Orquestrado magistralmente por Scorsese, o longa conta com um time de peso. De Niro e Pacino encabeçam um elenco que ainda conta com nomes como Joe Pesci (que se retirou da aposentadoria brevemente para atuar em O Irlandês) Harvey Keitel e Anna Paquin que, apesar do papel aparentemente pequeno, é a personagem com quem o espectador mais chega próximo de se identificar. A visão que ela tem do pai, Sheeran, a assombra, pois ela parece ser a única que consegue captar com exatidão quem é aquele homem de verdade e os obscuros segredos que ele carrega consigo.
Mas não é apenas por conta do elenco escalado e por se ambientar em um cenário já conhecido pelo diretor que o longa é funcional. Impressiona a riqueza de detalhes; os movimentos de câmera; o pleno domínio da mise-en-scène; a notável reconstituição da época; os efeitos visuais primorosos (especialmente no tocante à técnica utilizada para rejuvenescer os atores na tela); a maneira como Scorsese conduz sua narrativa e esmiúça essa história real sem jamais torná-la cansativa ou arbitrária, a despeito das mais de três de duração – e, aqui, o mérito é sobretudo da montagem de Thelma Schoonmaker, também colaboradora habitual do diretor, que confere um ritmo lento, mas nunca exaustivo ao longa. E o olhar de Scorsese é meticuloso, severo, até mesmo técnico sobre o tema e a história que se propõe a contar. Mas, nem por isso, desprovido da inegável paixão que o cineasta nutre pelo seu ofício. Fases distintas do diretor parecem, ora conversar, ora colidir. O dinamismo, efervescência e energia de suas obras mais cultuadas no passado encontram a maturidade, o teor reflexivo e contemplativo de seus títulos mais recentes.
A cena final, quando Sheeran pede que a porta do quarto do asilo que ocupa mantenha-se entreaberta, remete ao instante em que o ex-mercenário da mafiosa família Bufalino reflete e discursa sobre o fim definitivo com a morte e a cremação. É como se o protagonista lutasse desesperadamente para que sua vida não se encerre, que a porta não se feche, permaneça aberta para alguma outra possibilidade de continuar. Também não há como não se recordar do momento em que a porta permanece entreaberta em O Poderoso Chefão, revelando à Kay (Diane Keaton), a dolorosa verdade que ela luta para esconder de si mesma a respeito de seu marido Michael (Al Pacino).

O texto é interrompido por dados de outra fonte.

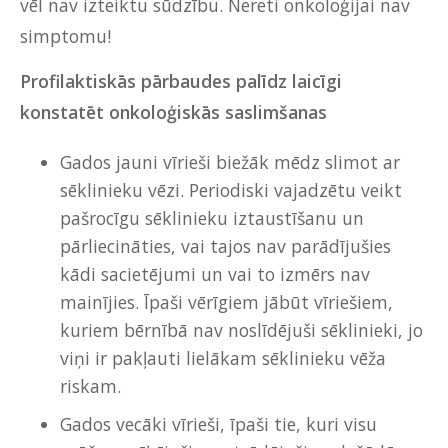
vēl nav izteiktu sūdzību. Nereti onkoloģijai nav
simptomu!
Profilaktiskās pārbaudes palīdz laicīgi
konstatēt onkoloģiskās saslimšanas
Gados jauni vīrieši biežāk mēdz slimot ar
sēklinieku vēzi. Periodiski vajadzētu veikt
pašrocīgu sēklinieku iztaustīšanu un
pārliecināties, vai tajos nav parādījušies
kādi sacietējumi un vai to izmērs nav
mainījies. Īpaši vērīgiem jābūt vīriešiem,
kuriem bērnībā nav noslīdējuši sēklinieki, jo
viņi ir pakļauti lielākam sēklinieku vēža
riskam.
Gados vecāki vīrieši, īpaši tie, kuri visu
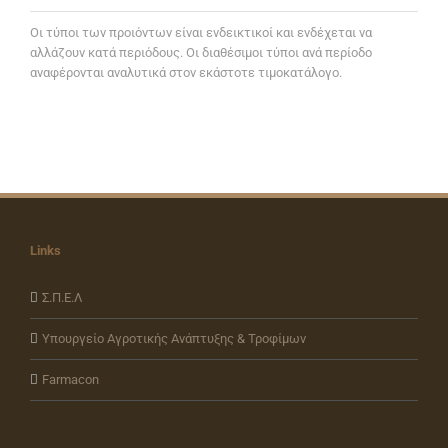
Oι τύποι των προιόντων είναι ενδεικτικοί και ενδέχεται να
αλλάζουν κατά περιόδους. Οι διαθέσιμοι τύποι ανά περίοδο
αναφέρονται αναλυτικά στον εκάστοτε τιμοκατάλογο.
Links
Σ.Π.Ε.Λ
Υπουργείο Αγροτικής Ανάπτυξης & Τροφίμων
Farmacon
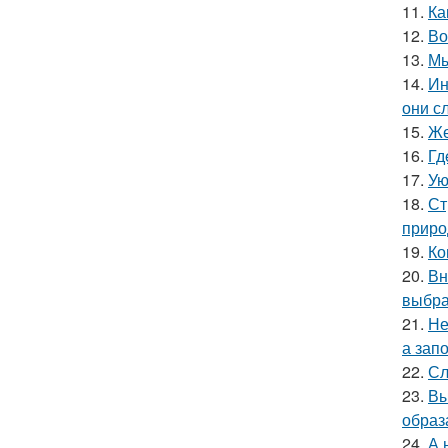
11.
Ка
12.
Во
13.
Мы
14.
Ин
они с
15.
Же
16.
Гд
17.
Ую
18.
Ст
приро
19.
Ко
20.
Вн
выбра
21.
Не
а зап
22.
Сл
23.
Вы
образ
24.
А 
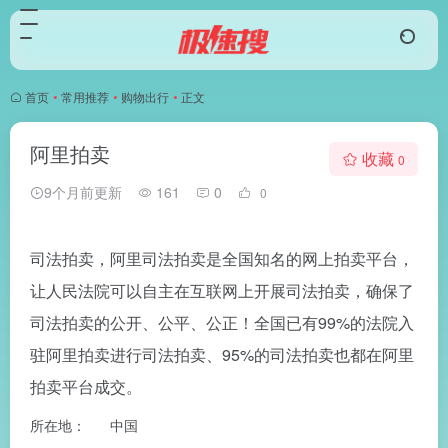
首页
•
常用推荐
•
购物出行
•
正文
阿里拍卖
收藏
0
9个月前更新
161
0
0
司法拍卖，阿里司法拍卖是全国知名的网上拍卖平台，
让人民法院可以自主在互联网上开展司法拍卖，确保了
司法拍卖的公开、公平、公正！全国已有99%的法院入
驻阿里拍卖进行司法拍卖、95%的司法拍卖也都在阿里
拍卖平台成交。
所在地：
中国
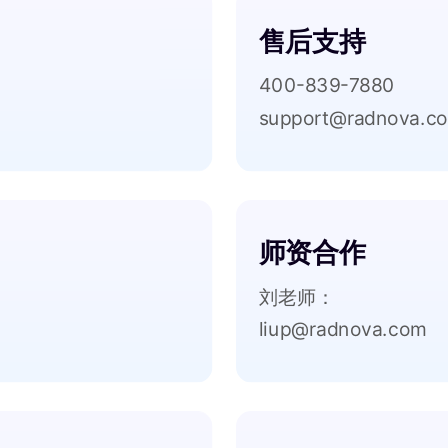
售后支持
400-839-7880
support@radnova.c
师资合作
刘老师：
liup@radnova.com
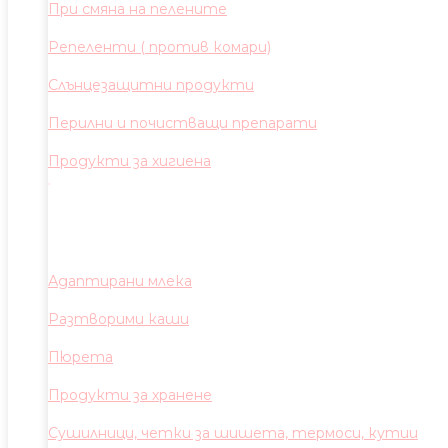
При смяна на пелените
Репеленти ( против комари)
Слънцезащитни продукти
Перилни и почистващи препарати
Продукти за хигиена
Адаптирани млека
Разтворими каши
Пюрета
Продукти за хранене
Сушилници, четки за шишета, термоси, кутии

Mas, apesar das inevitáveis comparações, seja com a trilogia do Chefão, seja com os próprios longas de Scorsese que abordam o assunto, O Irlandês deve ser visto e apreciado pelo que ele é. Um longa melancólico sobre a ascensão e decadência da máfia. Lançado pelo serviço de streaming, Netflix, este é outro grande trabalho a figurar na galeria de obras-primas do diretor.
*Lembrando que ambos, De Niro e Pacino, integraram o elenco de O Poderoso Chefão Parte II, de 1974, clássico de Francis Ford Coppola, com o qual este guarda paralelos, porém, não chegaram a atuar juntos em nenhum momento do filme. Ambos só foram dividir realmente a cena mais de vinte anos depois, em Fogo Contra Fogo de Michael Mann, lançado em 1995.